Chelsea Piers Management, Inc. v. Chapin

Order and judgment (one paper), Supreme Court, New York County (Ronald A. Zweibel, J.), entered March 12, 2003, which, in a proceeding to annul a determination of respondent City Department of Environmental Protection (DEP), affirmed by respondent City Water Board, rescinding a credit of $218,525.63 issued by DEP for sewer rents paid by petitioner, granted petitioner’s application and remanded the matter for further proceedings in accordance with the court’s decision, unanimously modified, on the law, to vacate the remand and direct reinstatement of the credit, with interest, and otherwise affirmed, without costs.

Upon petitioner’s taking possession of the subject property under a long-term lease with a state agency, DEP advised petitioner that the property was connected to “the sewer system,” although it could not confirm that the connection was in compliance with applicable rules and regulations. Some four years later, after petitioner had paid sewer rents totaling $218,525.63, DEP ascertained that wastewater from the property was not being emptied into the City’s sewers. There appears to be no dispute that this circumstance was not known by petitioner, and due entirely to DEP’s error many years before in connecting the property’s wastewater lines not to the City’s wastewater sewers but to its storm sewers.

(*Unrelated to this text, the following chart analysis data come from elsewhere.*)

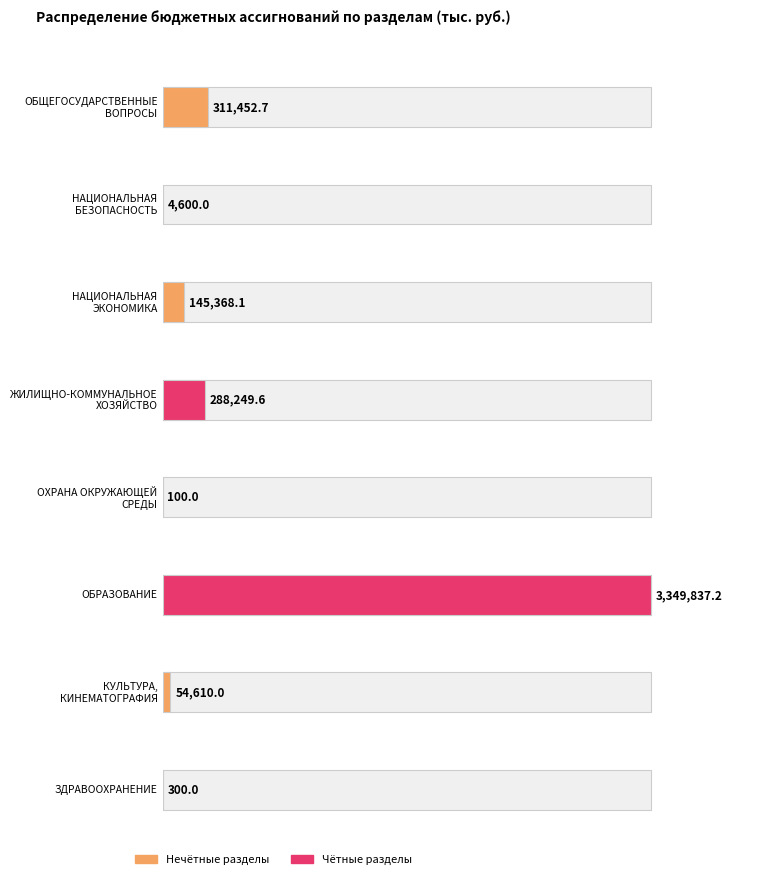

What is the label of the 4th bar from the right?

ОХРАНА ОКРУЖАЮЩЕЙ
СРЕДЫ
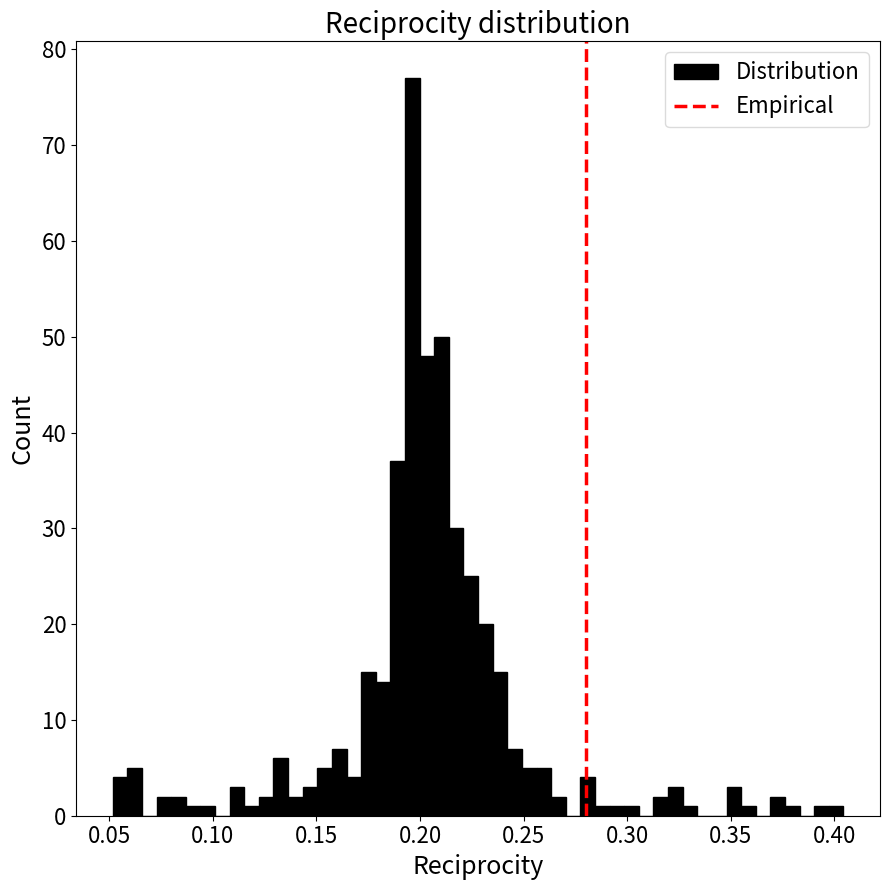

Read against the x-axis, roughly where is the centre of the tallest bar?

0.195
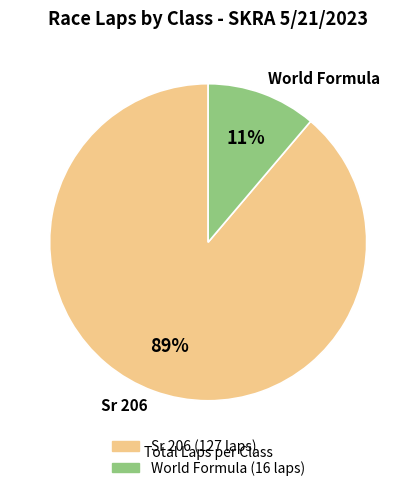

Is it true that World Formula is 11% of the pie?

True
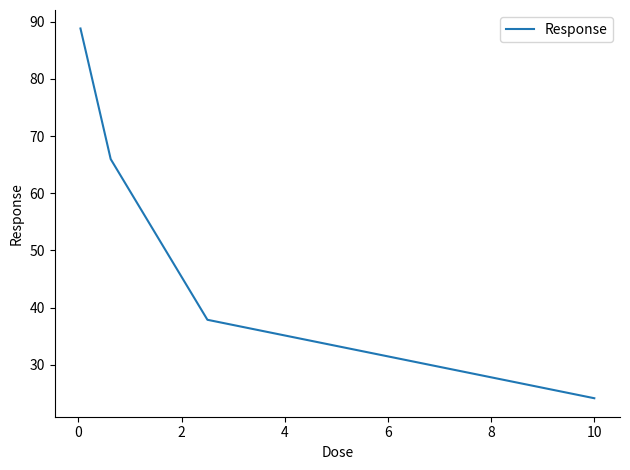

What is the difference between the maximum and second lowest values?

50.9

At first, DEP credited petitioner with the sewer rents it had paid on the ground that petitioner did not have to pay for a service it did not receive. Then, DEP revoked the credit on the ground that petitioner was required to pay all “wastewater charges” regardless of whether it was connected to the “wastewater system,” citing the Water Board’s Water and Wastewater Rate Schedule (15 RCNY, Appendix A, part III [1] [A] [owner of property connected or required to be connected to the wastewater system, and any person benefitting from the use of services furnished or made available by the wastewater system, shall pay wastewater charges for the use of services furnished or made available by the wastewater system; if not connected but required to be connected, charges to be assessed retroactively to the date property was required to be connected]; *391but see General Municipal Law § 451 [1] [defining “sewer rents” as charges imposed “for the use of a sewer system”]; Administrative Code of City of NY § 24-514 [b] [1] [imposing a “sewer rent or charge” on owners of real property connected to “sewer system”]; 29 Ops St Comp No. 1190 [1973] [well settled that sewer rents must be based on actual use of sewer system “and therefore may be charged only against properties connected to the sewer system”]). Then, on an administrative appeal, the Water Board suggested that the charges were reimposed so as not to “reward” an “illegal disconnection from the sewer system.” Directed to explain themselves on remand from a CPLR article 78 proceeding, respondents stated that since the intent of the above regulation is, inter alia, “to remove any financial incentive to disconnect from the sewer system . . . the charges are imposed even where an owner claims to have no knowledge of an illegal disconnection or where there is no evidence that could establish that an owner affirmatively disconnected itself from the wastewater system.” In the second article 78 proceeding that followed, respondents argued, for the first time, that the credit was revoked because petitioner had used sewer services by discharging waste into a storm drain (but see 28 Ops St Comp No. 318 [1972] [terms “sewer system” and “sewage” as used in General Municipal Law article 14-F “are limited only to sanitary sewer facilities and would not encompass a separate storm sewer system”]).

Thus, at the administrative level, respondents took the position that petitioner was required to pay sewer rents because although not connected to the sewer system, it was, by virtue of Water Board regulation, required to be connected; in the instant article 78 proceeding, respondents argue that the storm drain to which the property was erroneously connected in the 1960s is part of the sewer system and that petitioner therefore received the wastewater services for which it had been charged. While the State Comptroller would disagree with respondents’ argument that storm drains are part of the sewer system, we annul because, first, such argument was not made in any of respondents’ administrative decisions (see Matter of Consolidated Edison Co. v Public Serv. Commn., 63 NY2d 424, 441 [1984], appeal dismissed 470 US 1075 [1985]), and second, under General Municipal Law § 451 (1) and Administrative Code § 24-514 (b) (1), sewer rents must be based on actual use and charged only to owners.

Since reinstatement of the credit does not require discretionary administrative action, we modify to vacate the remand and direct reinstatement of the credit. Concur—Mazzarelli, J.P., Saxe, Sullivan, Lerner and Gonzalez, JJ.